Henson spent seven seasons on staff in Columbia, the last three as offensive coordinator, offensive line coach and/or tight ends coach. His offenses helped the Tigers win the 2013 and ’14 SEC East championships, but their yards per play ranks plummeted from 13th to 125th in yards per play over his three years at the helm. Missouri rebounded to rank 31st in the first year under new coordinator Josh Heupel.

He spent the 2016 season as an offensive analyst at Oklahoma State.
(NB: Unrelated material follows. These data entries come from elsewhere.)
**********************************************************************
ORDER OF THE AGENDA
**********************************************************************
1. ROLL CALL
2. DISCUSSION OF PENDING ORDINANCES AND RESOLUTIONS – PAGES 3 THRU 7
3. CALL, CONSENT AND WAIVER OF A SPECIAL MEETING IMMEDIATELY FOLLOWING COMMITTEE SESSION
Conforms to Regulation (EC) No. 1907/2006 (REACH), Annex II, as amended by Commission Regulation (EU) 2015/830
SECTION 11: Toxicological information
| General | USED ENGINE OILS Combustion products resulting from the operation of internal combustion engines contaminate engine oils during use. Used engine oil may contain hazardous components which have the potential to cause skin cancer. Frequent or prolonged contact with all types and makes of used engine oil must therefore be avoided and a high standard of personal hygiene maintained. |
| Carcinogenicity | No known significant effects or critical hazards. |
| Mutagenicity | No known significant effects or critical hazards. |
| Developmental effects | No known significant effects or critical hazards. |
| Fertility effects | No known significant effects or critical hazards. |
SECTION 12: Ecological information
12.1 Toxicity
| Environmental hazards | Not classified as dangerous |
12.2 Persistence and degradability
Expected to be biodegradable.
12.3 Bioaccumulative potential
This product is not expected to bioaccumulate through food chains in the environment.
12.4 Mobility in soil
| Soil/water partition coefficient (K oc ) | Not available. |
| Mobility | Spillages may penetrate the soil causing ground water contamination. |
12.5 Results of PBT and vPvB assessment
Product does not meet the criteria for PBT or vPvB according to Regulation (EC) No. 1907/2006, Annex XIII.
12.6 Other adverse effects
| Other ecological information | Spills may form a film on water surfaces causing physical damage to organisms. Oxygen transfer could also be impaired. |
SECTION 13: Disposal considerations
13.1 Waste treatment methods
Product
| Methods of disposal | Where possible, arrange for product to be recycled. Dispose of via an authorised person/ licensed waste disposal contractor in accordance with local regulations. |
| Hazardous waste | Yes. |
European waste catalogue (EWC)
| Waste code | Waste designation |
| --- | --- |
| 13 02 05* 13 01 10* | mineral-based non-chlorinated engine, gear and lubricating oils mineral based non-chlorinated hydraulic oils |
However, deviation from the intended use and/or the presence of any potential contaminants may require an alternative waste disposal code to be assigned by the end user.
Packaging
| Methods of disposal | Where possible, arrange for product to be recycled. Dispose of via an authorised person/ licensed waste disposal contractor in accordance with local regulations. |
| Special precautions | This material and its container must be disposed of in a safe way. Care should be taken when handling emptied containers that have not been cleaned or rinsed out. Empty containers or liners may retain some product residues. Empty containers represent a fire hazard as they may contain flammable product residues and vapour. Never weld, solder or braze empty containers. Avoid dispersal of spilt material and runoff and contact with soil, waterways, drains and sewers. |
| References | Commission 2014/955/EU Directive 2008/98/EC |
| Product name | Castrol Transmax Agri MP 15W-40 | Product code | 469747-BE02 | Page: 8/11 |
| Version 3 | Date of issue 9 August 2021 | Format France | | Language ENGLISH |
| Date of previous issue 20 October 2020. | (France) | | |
“Josh brings a tremendous background of winning championships at the highest levels,” says Graham.  “He was the offensive coordinator at Missouri and won back-to-back SEC East Championships.  He was the recruiting coordinator at LSU and was recognized as one of the nation’s top recruiters for his accomplishments there.  He helped LSU win the 2008 BCS National Championship.  Josh brings a wealth of knowledge of our system to our staff, in addition to being one of the finest recruiters in the country.  He will blend well with Chip Lindsey and Rob Likens.”

In addition to coaching the offensive line, Henson will serve as assistant head coach and run game coordinator. Former offensive line coach Chris Thomsen left for a position at TCU earlier this week.

“I am so happy to be at Arizona State University,” Henson said in a statement.  “One of the things that attracted me to ASU is that Coach Graham has a track record of winning wherever he’s been.  And he has a track record of developing young men.  Winning is important, but being involved in their lives is also what appeals to me.  I know a lot of members of the current staff and they have great things to say about the university and about the Phoenix area.  I came out here years ago as a guest of former ASU assistant football coach Johnny Barr and found it to be one of the best places in the country to live.  I am very excited to get started.”

Arizona State finished 112th in rushing, 119th in yards per carry and sacks allowed, and tied for 105th in tackles for loss allowed en route to a 5-7 campaign in 2016.